**What to do**
Turn every line in the rows below into one numbered list, skipping any blank lines and leaving out the pictures.
**** Extracted data ****
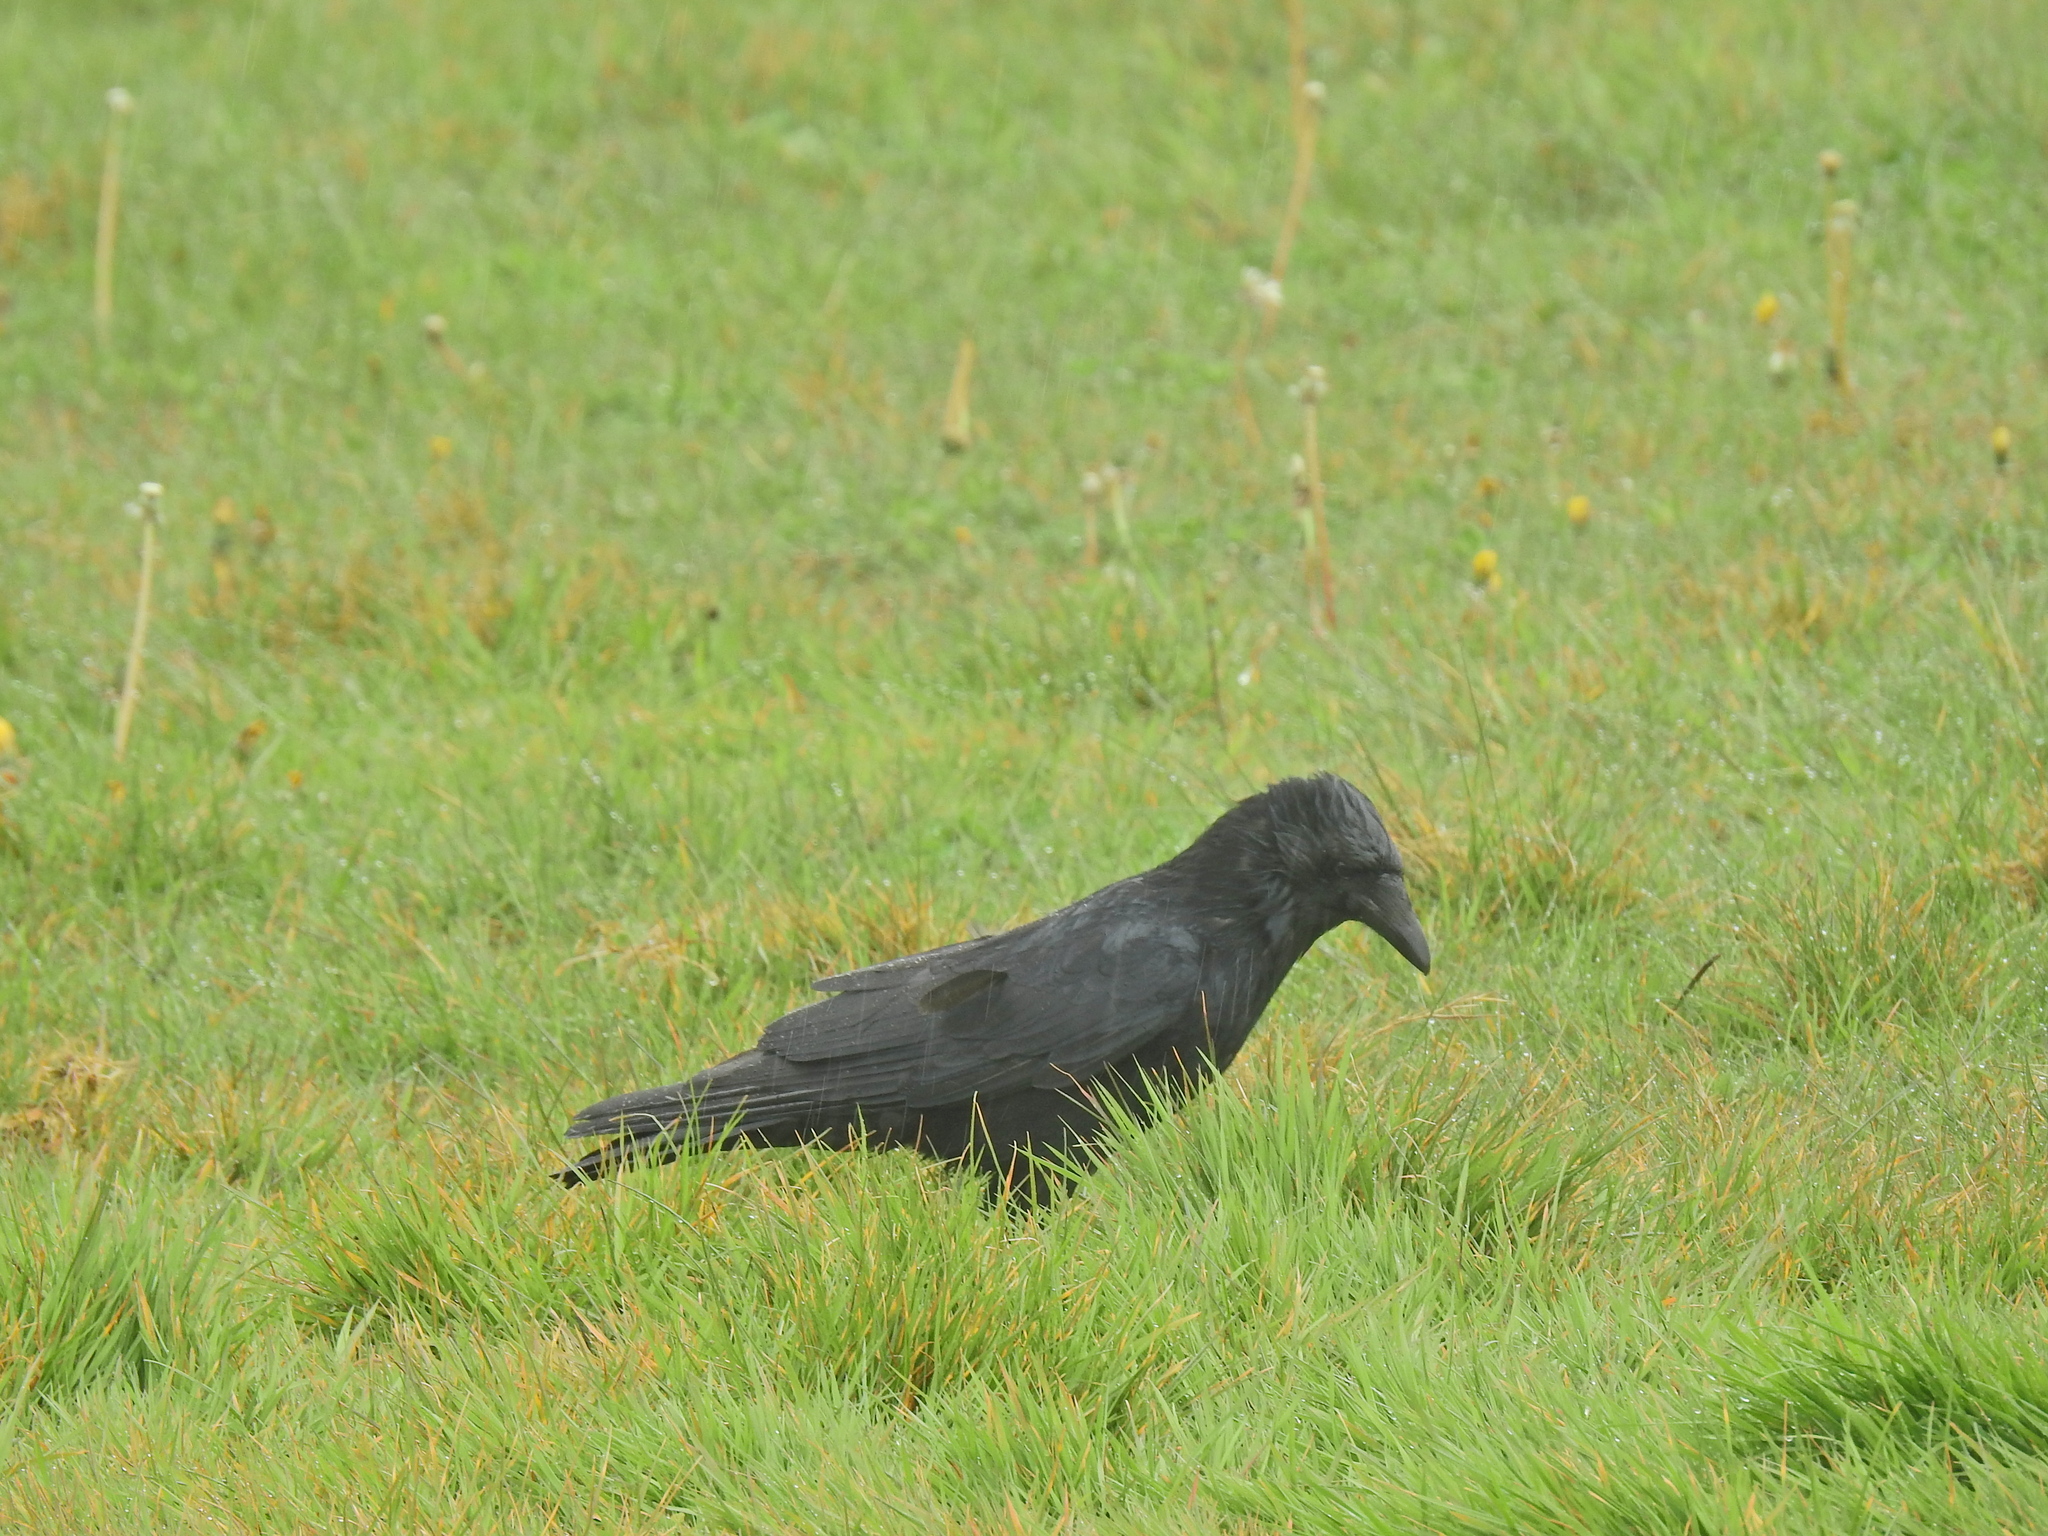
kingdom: Animalia
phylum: Chordata
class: Aves
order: Passeriformes
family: Corvidae
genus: Corvus
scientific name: Corvus corone
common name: Carrion crow
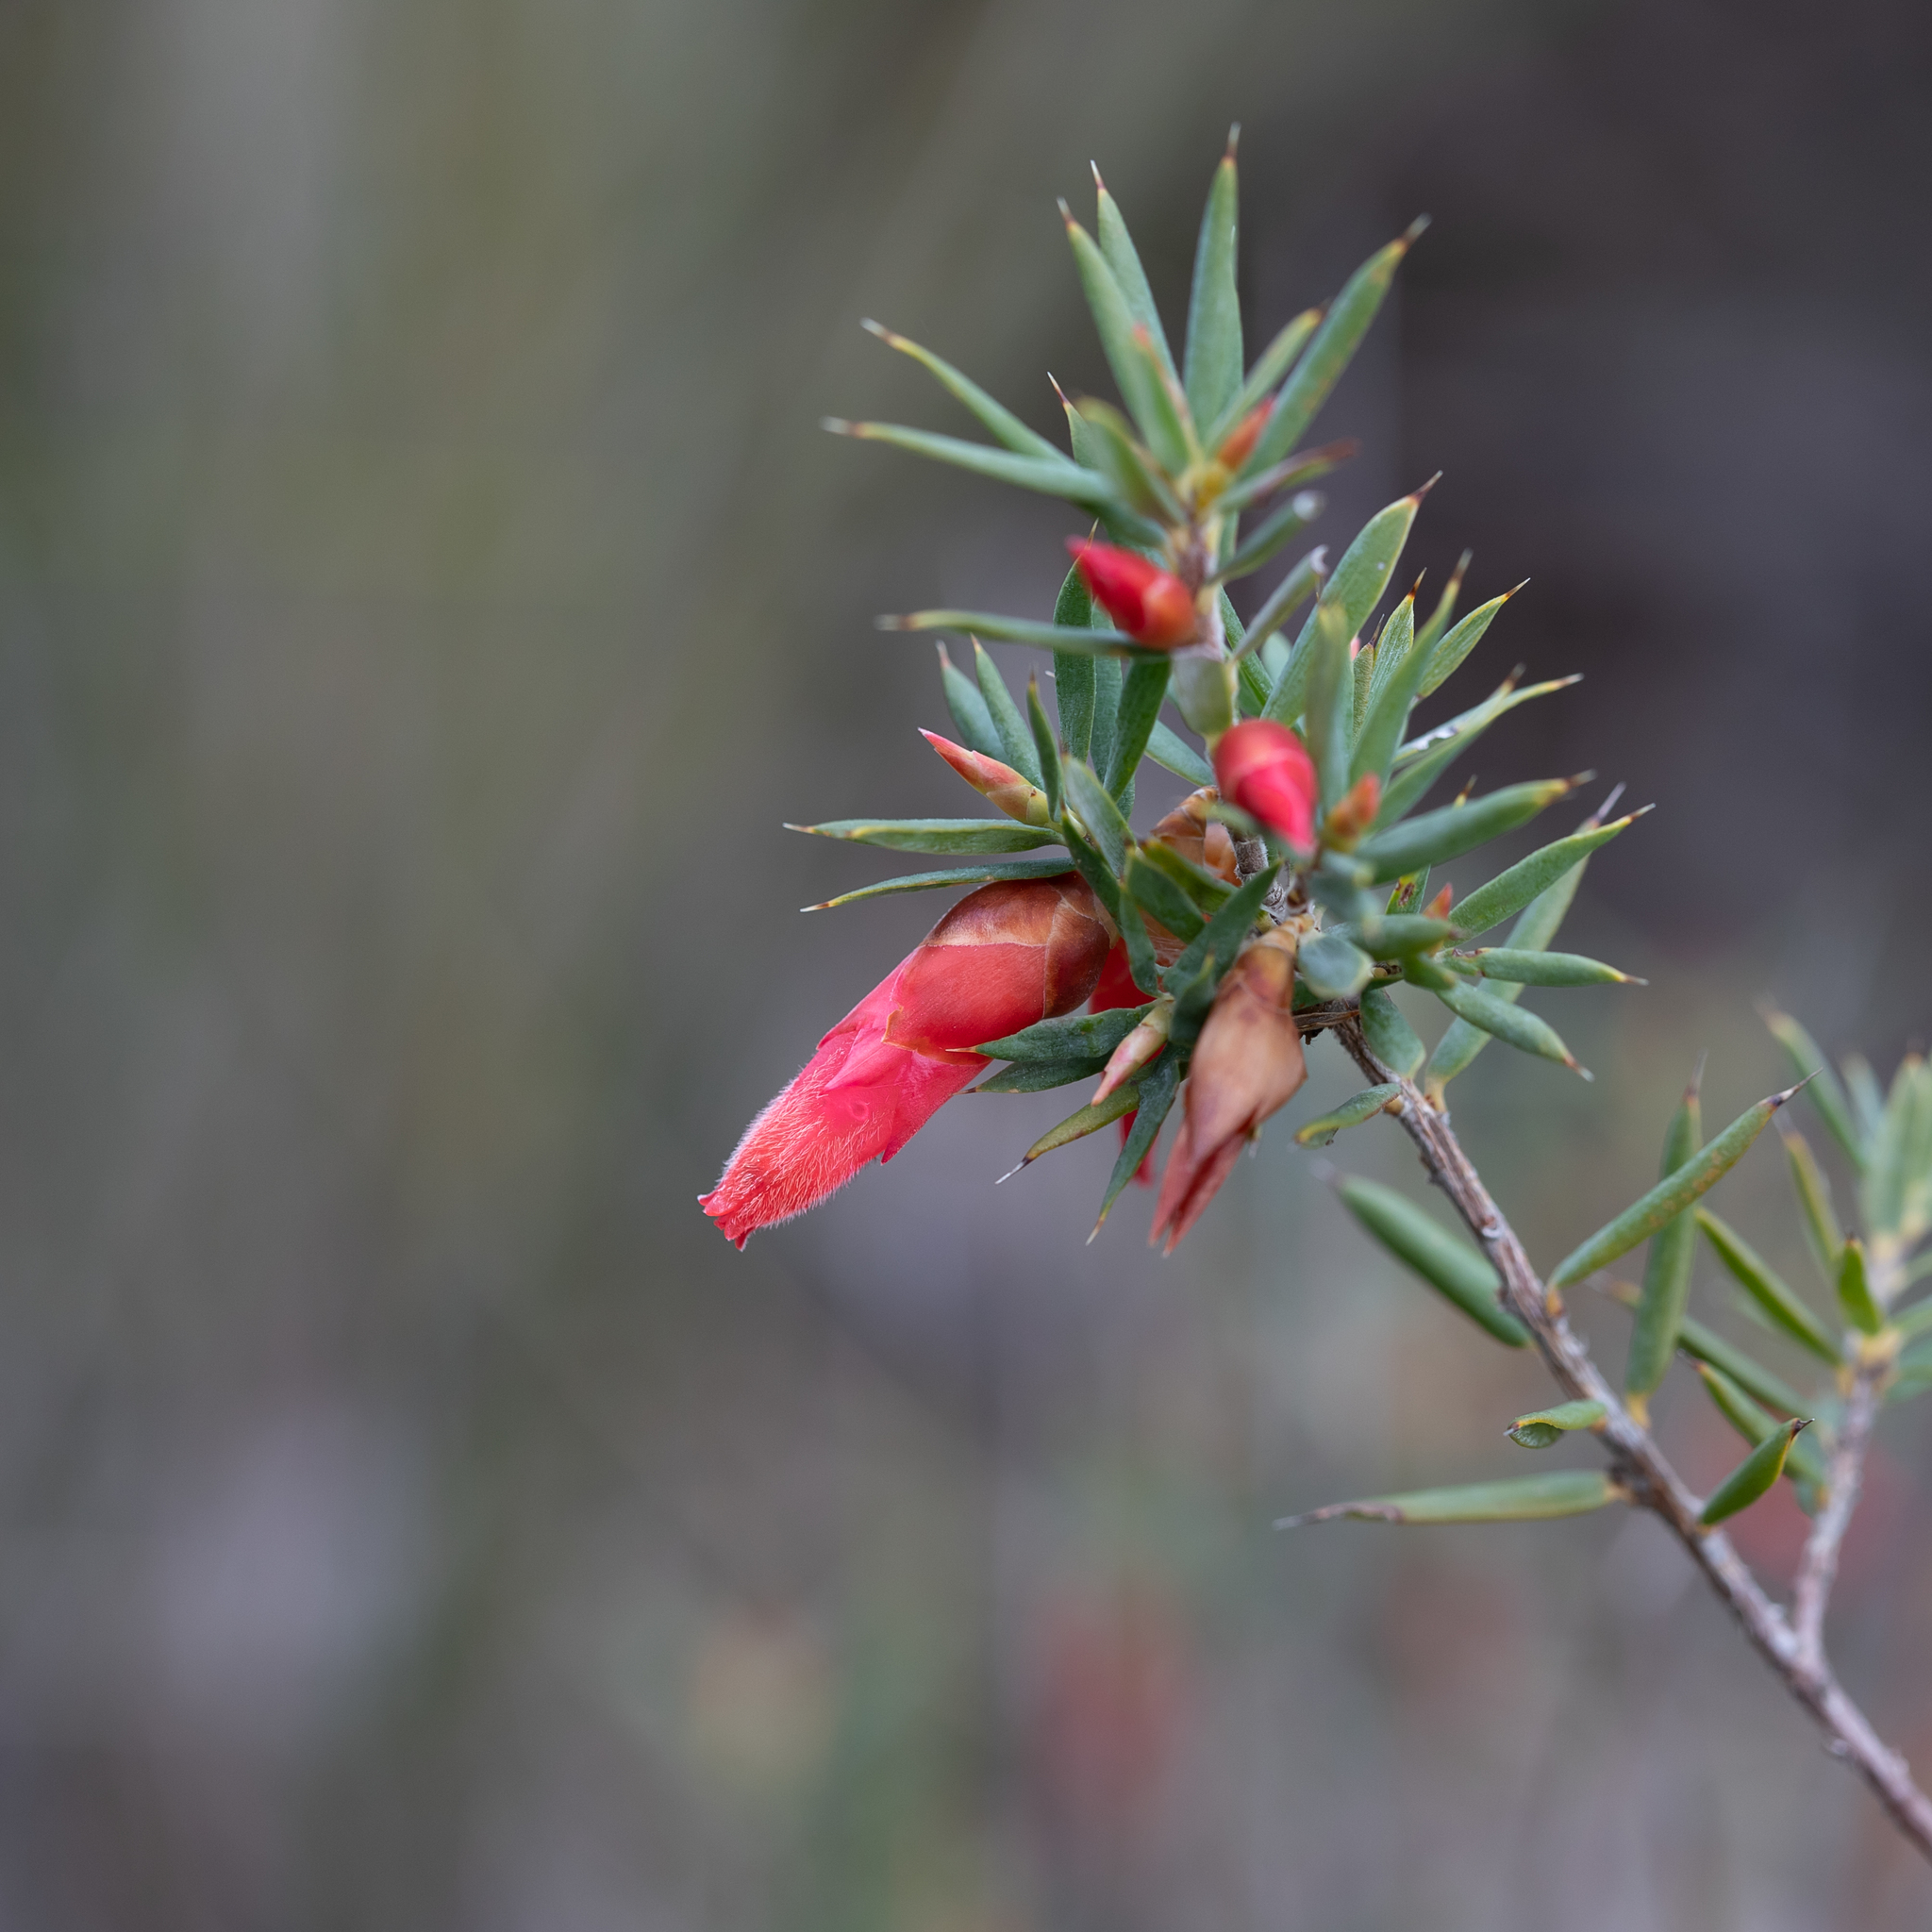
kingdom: Plantae
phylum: Tracheophyta
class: Magnoliopsida
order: Ericales
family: Ericaceae
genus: Stenanthera
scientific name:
****
**Completed exercise**
1. kingdom: Animalia
2. phylum: Chordata
3. class: Aves
4. order: Passeriformes
5. family: Corvidae
6. genus: Corvus
7. scientific name: Corvus corone
8. common name: Carrion crow
9. kingdom: Plantae
10. phylum: Tracheophyta
11. class: Magnoliopsida
12. order: Ericales
13. family: Ericaceae
14. genus: Stenanthera
15. scientific name:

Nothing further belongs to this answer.